▶ _ASSIGNMENT_
Only one stretch of the data is wanted: the line containing "pinky mcp: (90, 99)", the line containing "thumb mcp: (216, 156)", and every line between them, copied exactly.

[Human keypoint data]
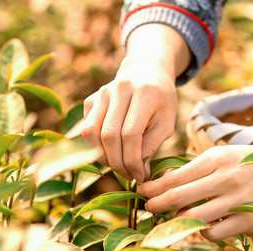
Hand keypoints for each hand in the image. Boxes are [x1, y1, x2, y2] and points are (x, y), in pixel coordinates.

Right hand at [82, 56, 176, 181]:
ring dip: (103, 157)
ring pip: (91, 133)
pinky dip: (96, 146)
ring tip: (119, 166)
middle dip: (118, 163)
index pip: (130, 134)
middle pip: (108, 135)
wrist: (146, 72)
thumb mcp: (166, 122)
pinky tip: (112, 152)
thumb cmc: (161, 102)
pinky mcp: (90, 99)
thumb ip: (152, 146)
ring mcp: (101, 93)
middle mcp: (119, 89)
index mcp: (144, 93)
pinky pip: (86, 129)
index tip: (139, 176)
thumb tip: (140, 174)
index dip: (132, 160)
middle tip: (129, 176)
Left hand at [137, 107, 252, 241]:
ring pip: (193, 218)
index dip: (153, 188)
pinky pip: (213, 233)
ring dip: (176, 220)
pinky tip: (201, 224)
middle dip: (156, 205)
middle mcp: (225, 179)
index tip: (142, 192)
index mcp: (214, 160)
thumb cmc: (241, 162)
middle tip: (149, 208)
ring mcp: (238, 201)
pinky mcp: (249, 220)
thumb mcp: (216, 156)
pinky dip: (201, 231)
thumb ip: (191, 170)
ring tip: (172, 218)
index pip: (173, 178)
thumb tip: (159, 186)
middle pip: (178, 198)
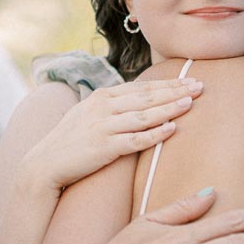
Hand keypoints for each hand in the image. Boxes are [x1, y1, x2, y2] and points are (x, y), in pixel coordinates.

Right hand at [22, 78, 202, 191]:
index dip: (167, 83)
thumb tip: (138, 101)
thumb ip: (112, 106)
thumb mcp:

▶ _ANSWER BOX_
pinky mcp: (90, 99)
thumb ip: (152, 146)
ring mcp: (101, 93)
middle mcp: (119, 89)
index mcp: (144, 93)
pinky pip: (86, 129)
index tip: (139, 176)
thumb tip: (140, 174)
index dip: (132, 160)
middle tip: (129, 176)
Left hand at [137, 107, 252, 241]:
ring pip: (193, 218)
index dip: (153, 188)
pinky pip: (213, 233)
ring dip: (176, 220)
pinky tip: (201, 224)
middle dip: (156, 205)
middle mcp: (225, 179)
index tip: (142, 192)
index mcp: (214, 160)
thumb cmc: (241, 162)
middle tip: (149, 208)
ring mcp: (238, 201)
pinky mcp: (249, 220)
thumb mcp: (216, 156)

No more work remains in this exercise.